- _Tekstfragment_
────────

Wat de nieuwe Edward Snowden ons over Obama’s zwarte lijst leert
Vandaag publiceert De Correspondent de bevindingen van twee Amerikaanse journalisten uit de stal van Glenn Greenwald. Een anonieme spion lekte een geheim document waarin te lezen valt hoe gemakkelijk je door Amerika tot terreurverdachte gemaakt kunt worden. En hoe moeilijk je vervolgens weer van dat stigma afkomt. In dit artikel zetten we de belangrijkste onthullingen op een rij en stellen we de vraag: wat betekenen ze eigenlijk?
De Amerikaanse overheid weet het zeker: er is een nieuwe Edward Snowden opgestaan. Opnieuw speelt een medewerker van een Amerikaanse inlichtingendienst gevoelige documenten door aan journalisten. En net als Snowden heeft deze klokkenluider zijn of haar weg naar journalist Glenn Greenwald gevonden. Op zijn site, The Intercept, verschenen de afgelopen weken twee onthullende verhalen over de verschillende terreurlijsten van de Amerikaanse overheid.

────────

- _Bronfragment_
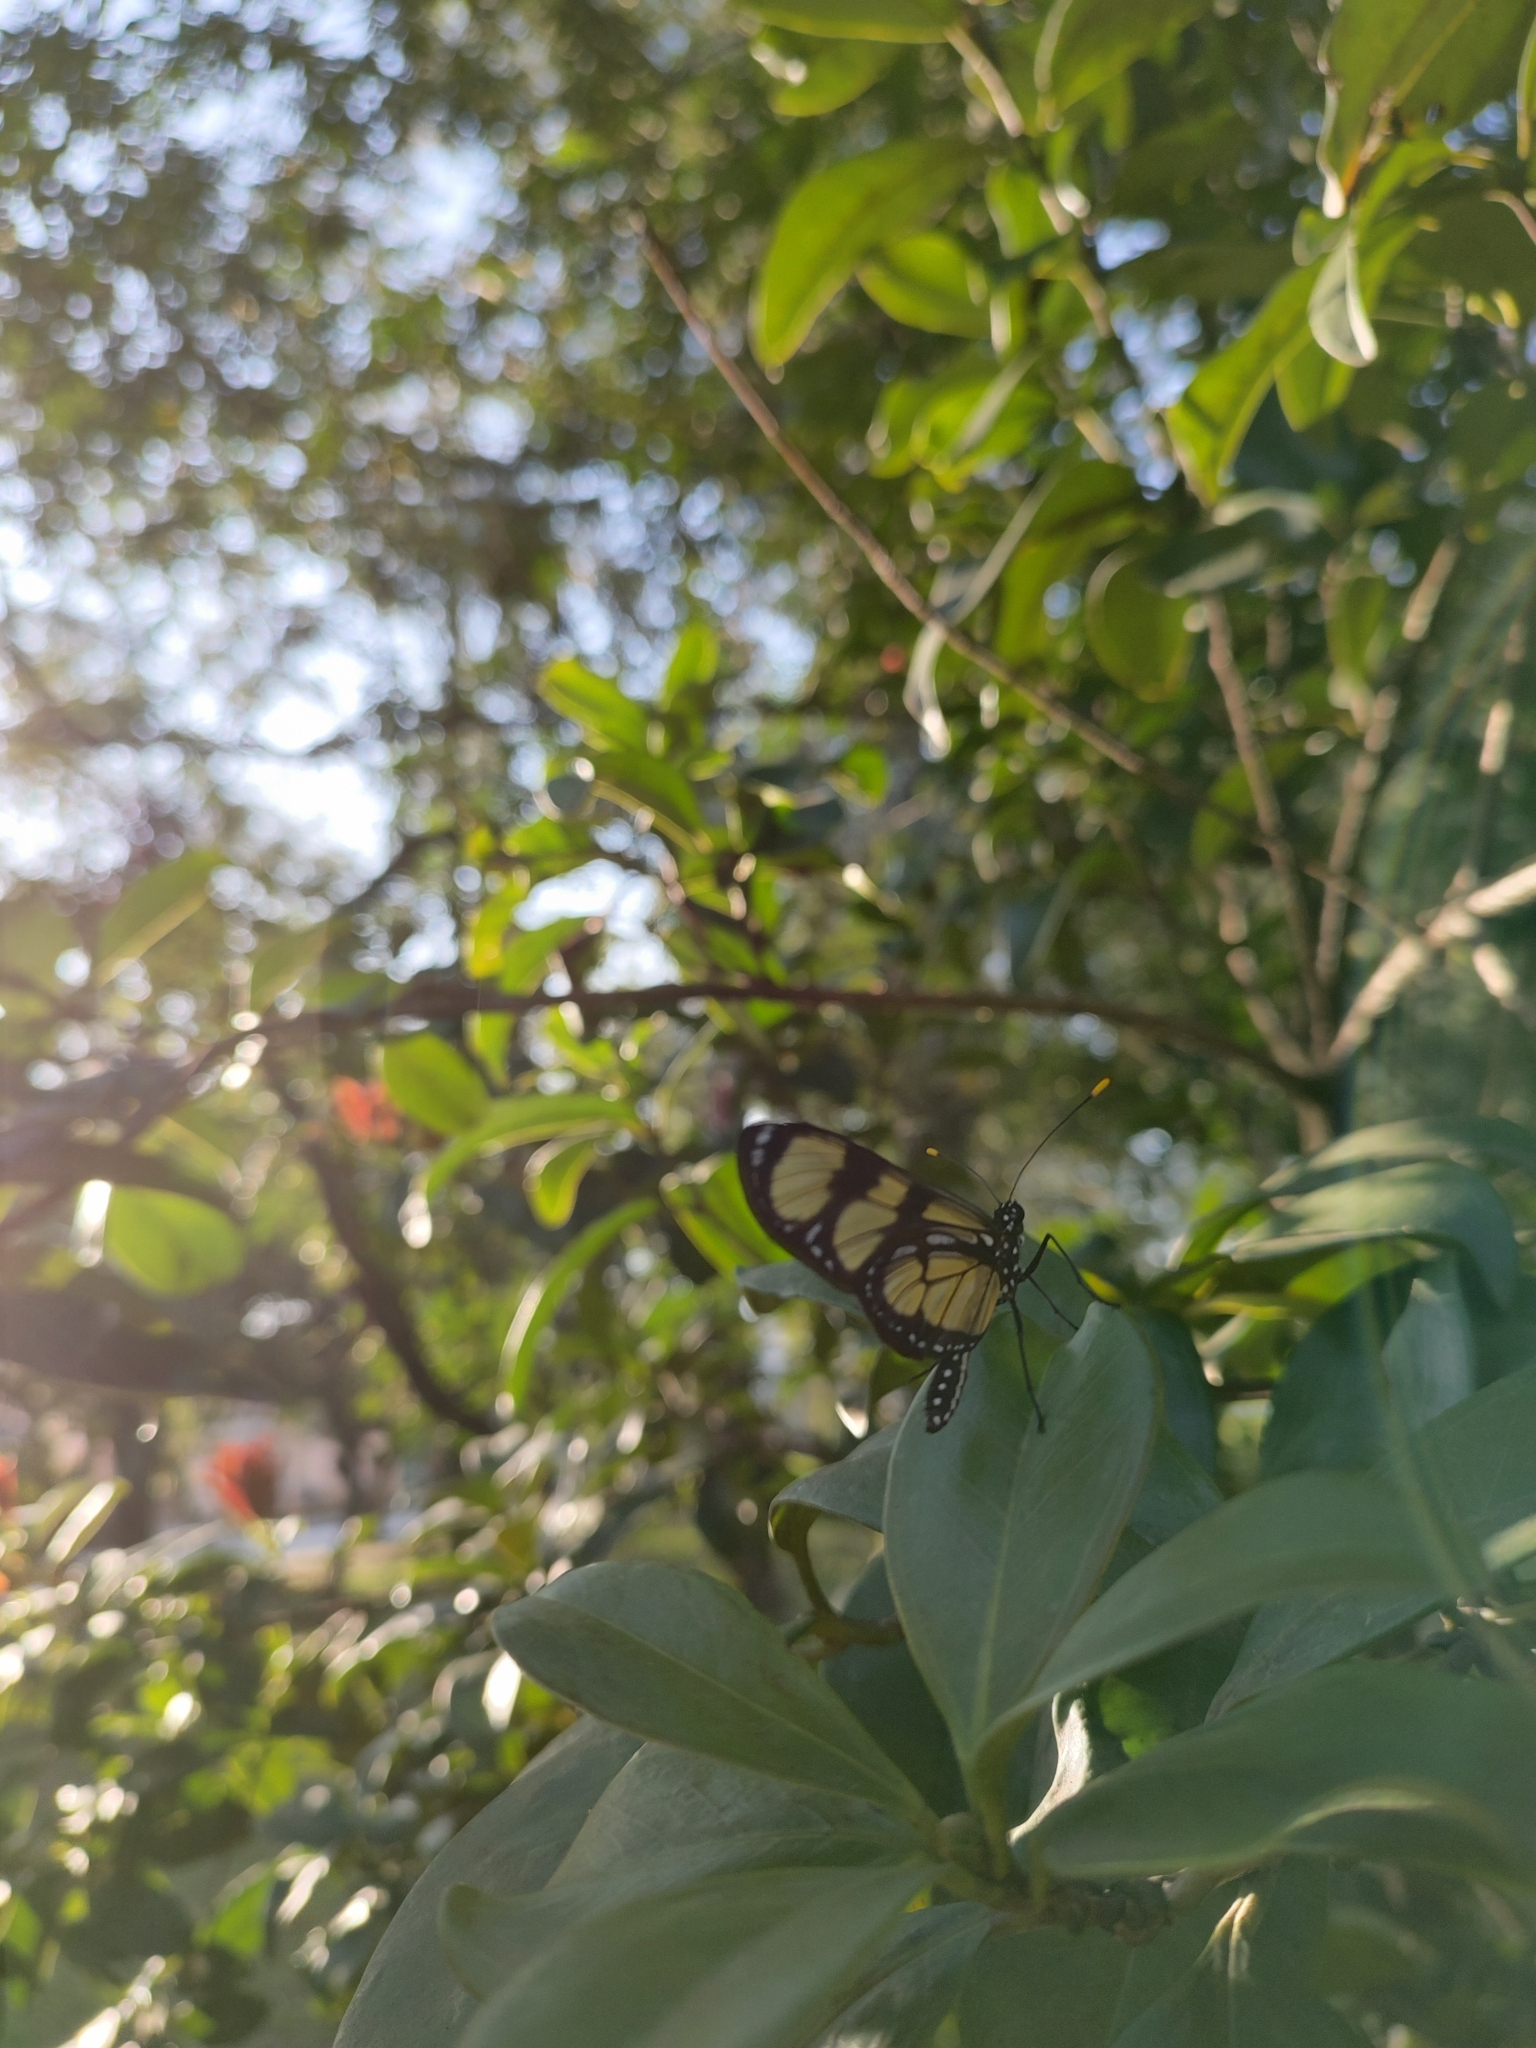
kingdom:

────────

- _Jouw opdracht_
Schrijf het artikel over Obama's zwarte lijst verder na de laatste zin.

- _Uitwerking_
De journalisten houden zich op de vlakte over de identiteit van hun bron, maar de datering van een van de nieuwe documenten - augustus 2013, toen Snowden al maanden in Rusland zat - lijkt er inderdaad op te wijzen dat er opnieuw een spion aan de bel trekt. De anonieme bron heeft de site direct twee opmerkelijke scoops opgeleverd.
Jeremy Scahill en Ryan Devereaux, twee collega’s van Greenwald bij The Intercept, publiceerden eind juli de geheime richtlijnen die de Amerikaanse overheid gebruikt om burgers, waar ook ter wereld, als terrorismeverdachten aan te merken. Vorige week kwamen daar nog de cijfers bij.
Het stuk maakt duidelijk wie er op de verschillende lijsten staan die de Amerikaanse overheid gebruikt om mogelijke terroristen buiten de deur te houden. En hoe de inlichtingendiensten de namenlijsten vervolgens verrijken met alle mogelijke data waar ze - clandestien of niet - de hand op weten te leggen.
Er is de afgelopen jaren veel te doen geweest over deze zogenoemde watchlists van de Amerikaanse overheid. Wie daarop staat, hoe je erop komt en, niet onbelangrijk, hoe je er weer afkomt als je onschuldig blijkt, is altijd volstrekt onduidelijk geweest.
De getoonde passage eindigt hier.